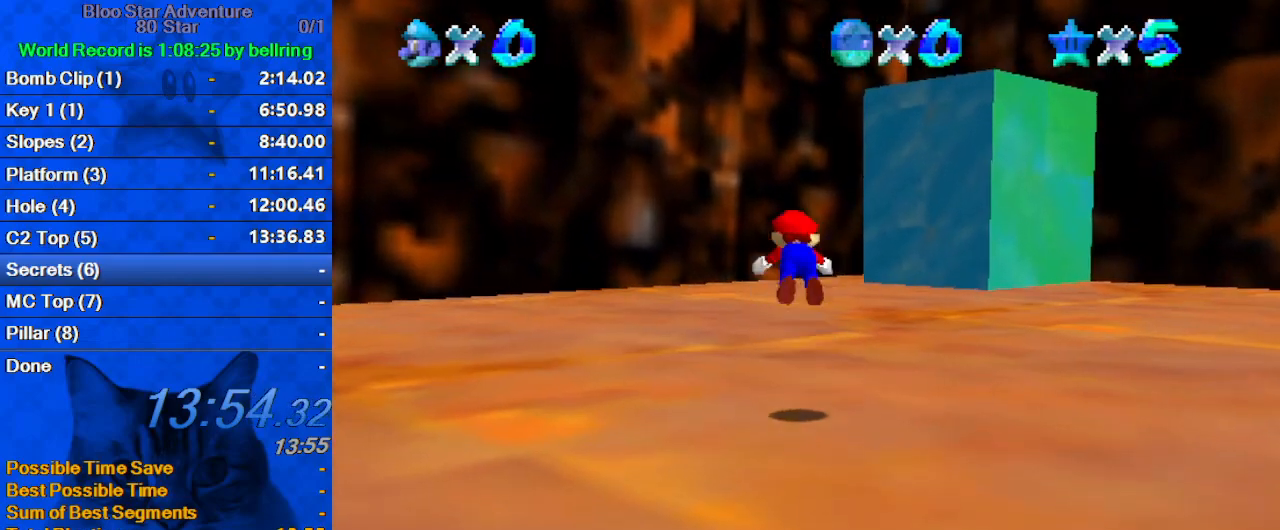
{"keys": ["a", "up"], "events": [[167, "ctrl", "up"], [167, "shift", "up"], [433, "a", "down"]]}
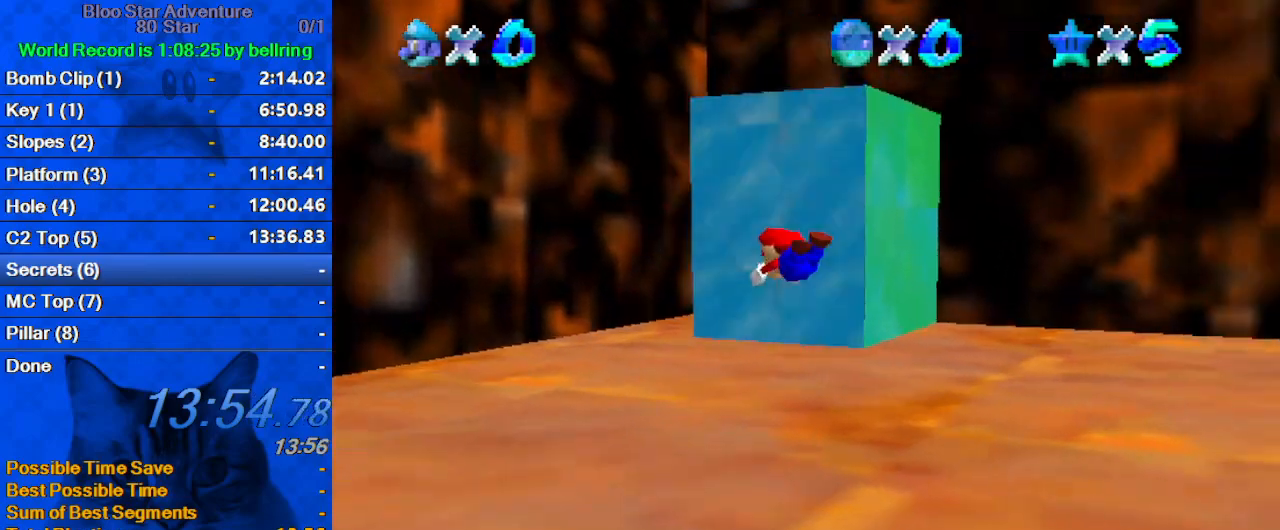
{"keys": ["ctrl", "left", "shift", "up"], "events": [[67, "a", "up"], [133, "left", "down"], [400, "shift", "down"], [433, "ctrl", "down"]]}
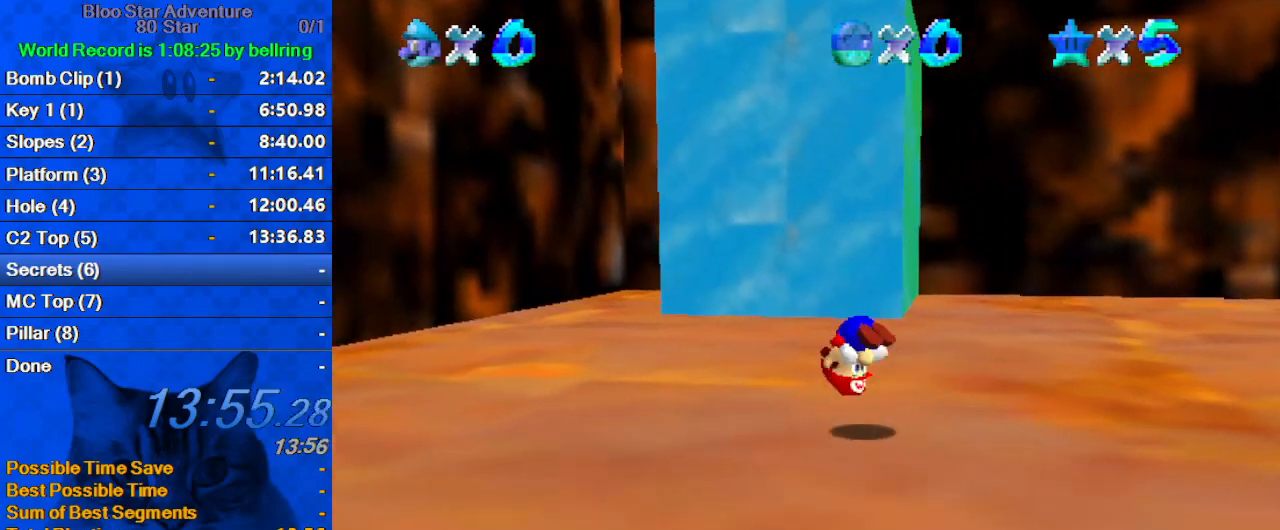
{"keys": ["ctrl", "up"], "events": [[133, "ctrl", "up"], [467, "ctrl", "down"], [467, "left", "up"], [467, "up", "up"], [500, "shift", "up"], [500, "up", "down"]]}
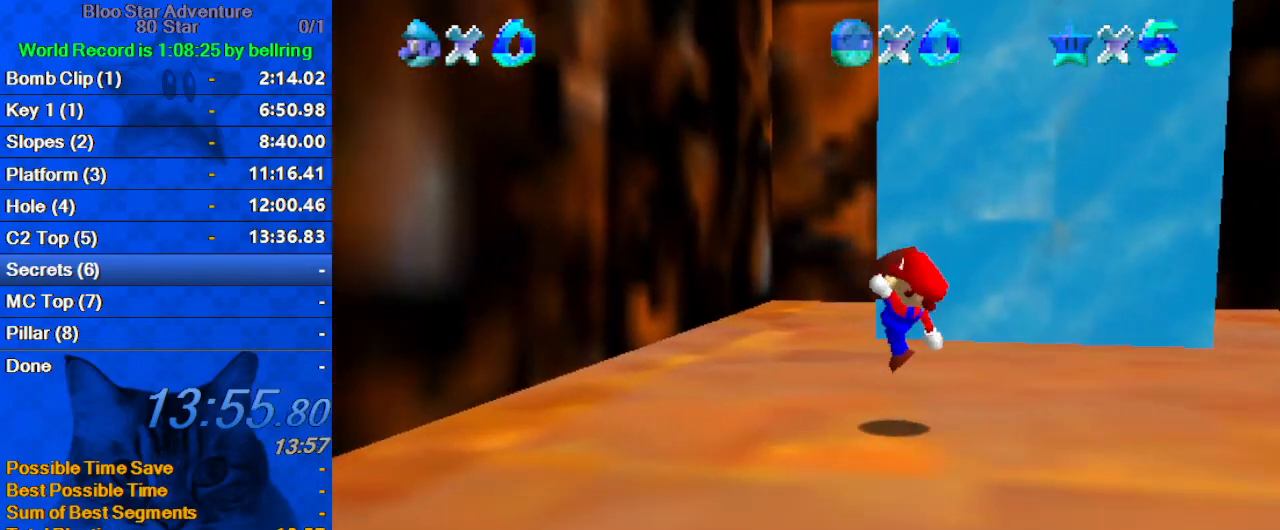
{"keys": ["shift", "up"], "events": [[67, "ctrl", "up"], [67, "left", "down"], [133, "s", "down"], [200, "left", "up"], [300, "right", "down"], [300, "s", "up"], [333, "shift", "down"], [467, "right", "up"]]}
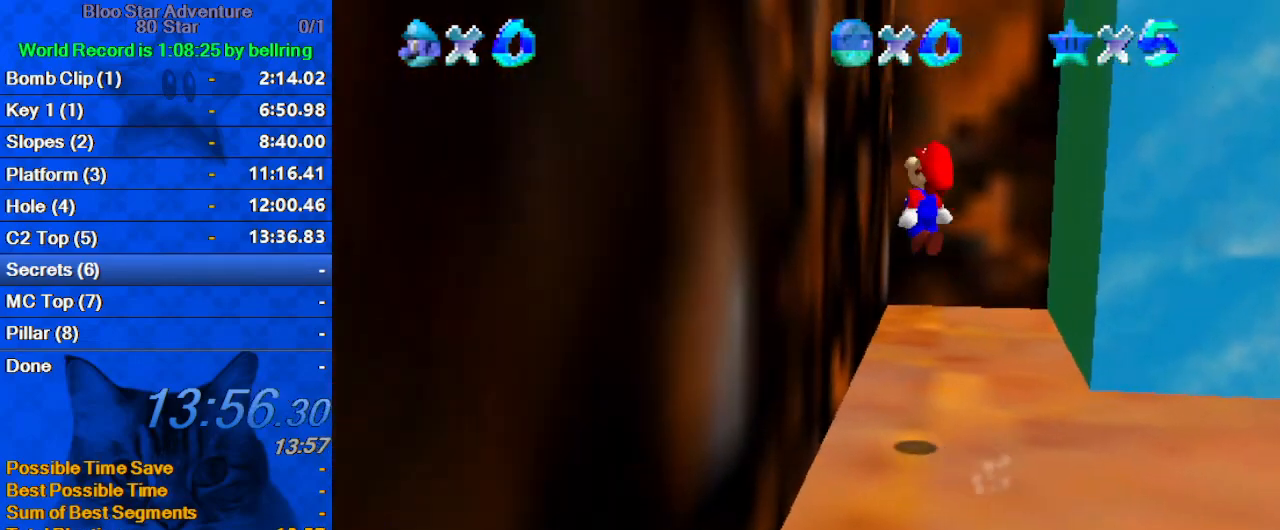
{"keys": ["right", "shift", "up"], "events": [[67, "left", "down"], [100, "shift", "up"], [200, "left", "up"], [200, "right", "down"], [200, "shift", "down"], [333, "a", "down"], [500, "a", "up"]]}
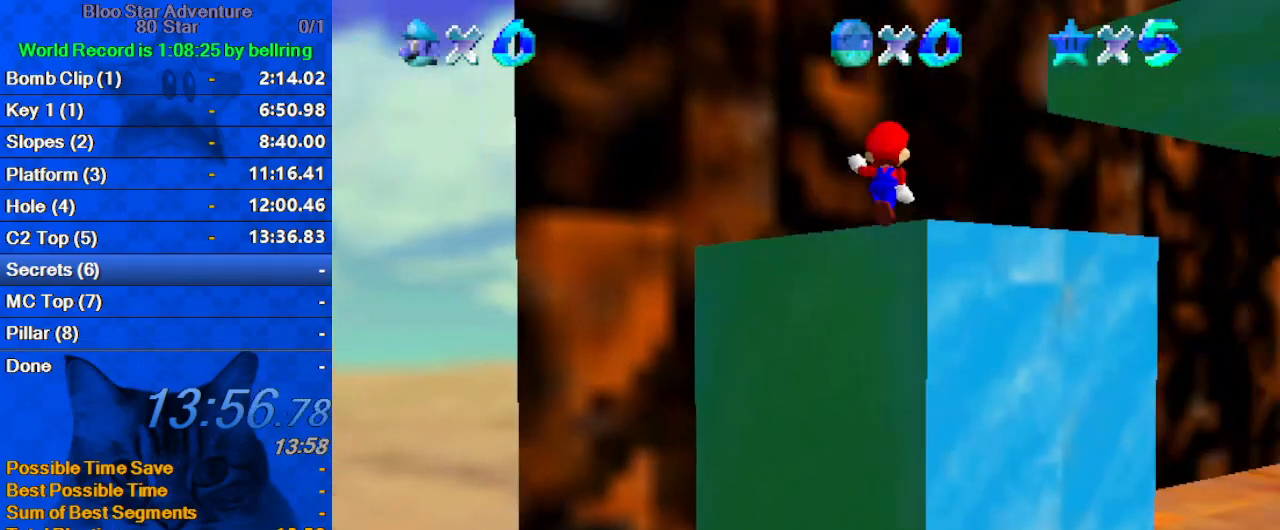
{"keys": ["left", "up"], "events": [[33, "right", "up"], [67, "a", "down"], [167, "left", "down"], [267, "a", "up"], [367, "shift", "up"]]}
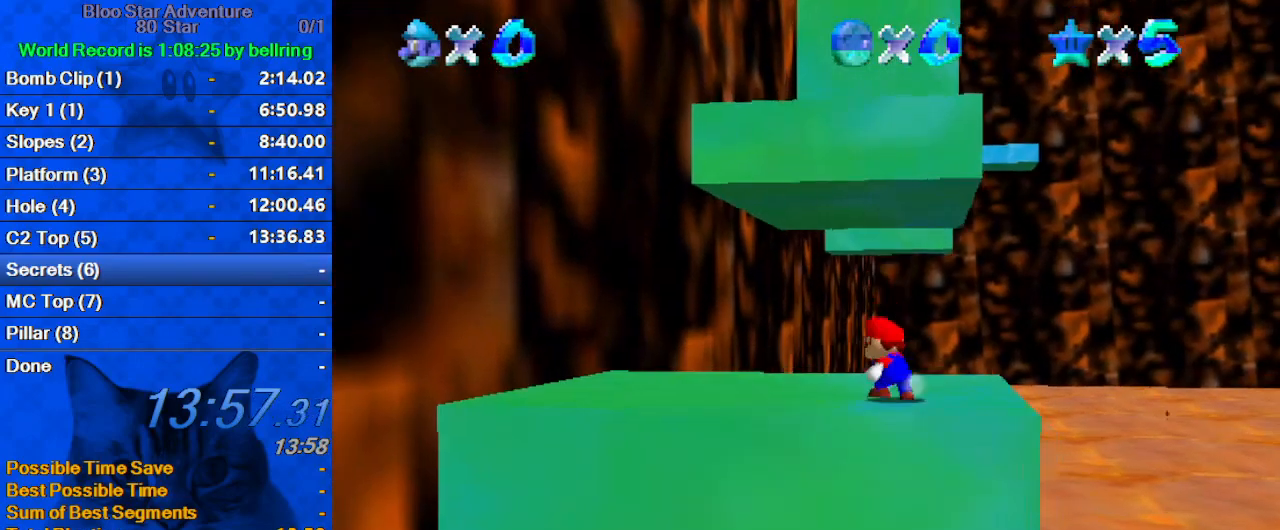
{"keys": ["left", "shift", "up"], "events": [[500, "shift", "down"]]}
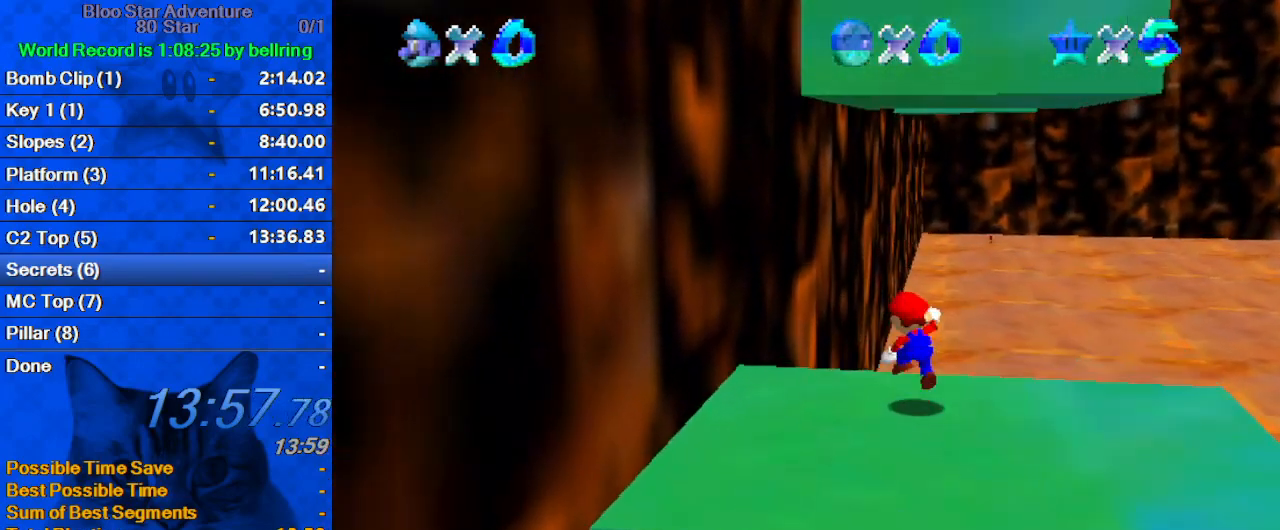
{"keys": ["left", "up"], "events": [[433, "shift", "up"]]}
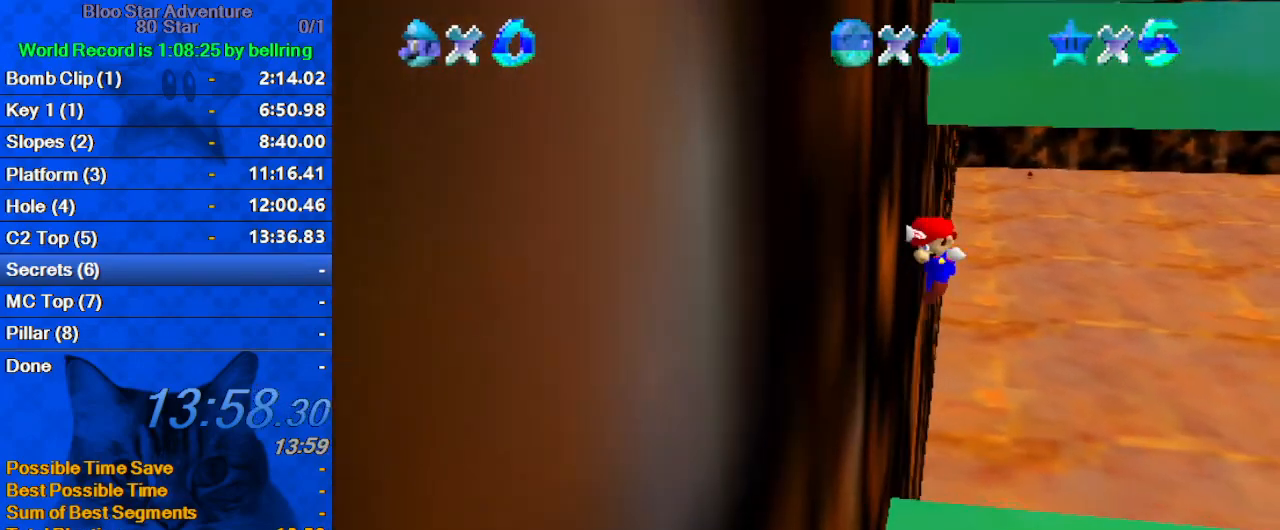
{"keys": ["shift", "up"], "events": [[67, "ctrl", "down"], [67, "left", "up"], [67, "right", "down"], [67, "shift", "down"], [300, "right", "up"], [500, "ctrl", "up"]]}
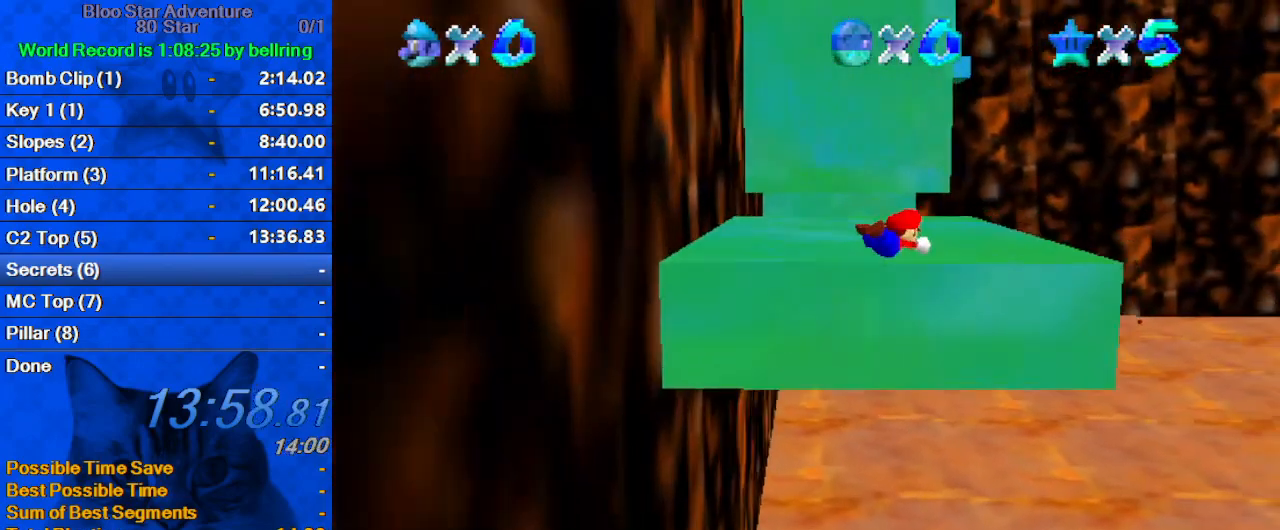
{"keys": ["left", "shift", "up"], "events": [[33, "shift", "up"], [267, "ctrl", "down"], [267, "left", "down"], [267, "shift", "down"], [467, "ctrl", "up"]]}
----
Exercise instructions: The lines you need are those with the word "ctrl"; list them from the entries.

Written answer:
{"keys": ["a", "up"], "events": [[167, "ctrl", "up"], [167, "shift", "up"], [433, "a", "down"]]}
{"keys": ["ctrl", "left", "shift", "up"], "events": [[67, "a", "up"], [133, "left", "down"], [400, "shift", "down"], [433, "ctrl", "down"]]}
{"keys": ["ctrl", "up"], "events": [[133, "ctrl", "up"], [467, "ctrl", "down"], [467, "left", "up"], [467, "up", "up"], [500, "shift", "up"], [500, "up", "down"]]}
{"keys": ["shift", "up"], "events": [[67, "ctrl", "up"], [67, "left", "down"], [133, "s", "down"], [200, "left", "up"], [300, "right", "down"], [300, "s", "up"], [333, "shift", "down"], [467, "right", "up"]]}
{"keys": ["shift", "up"], "events": [[67, "ctrl", "down"], [67, "left", "up"], [67, "right", "down"], [67, "shift", "down"], [300, "right", "up"], [500, "ctrl", "up"]]}
{"keys": ["left", "shift", "up"], "events": [[33, "shift", "up"], [267, "ctrl", "down"], [267, "left", "down"], [267, "shift", "down"], [467, "ctrl", "up"]]}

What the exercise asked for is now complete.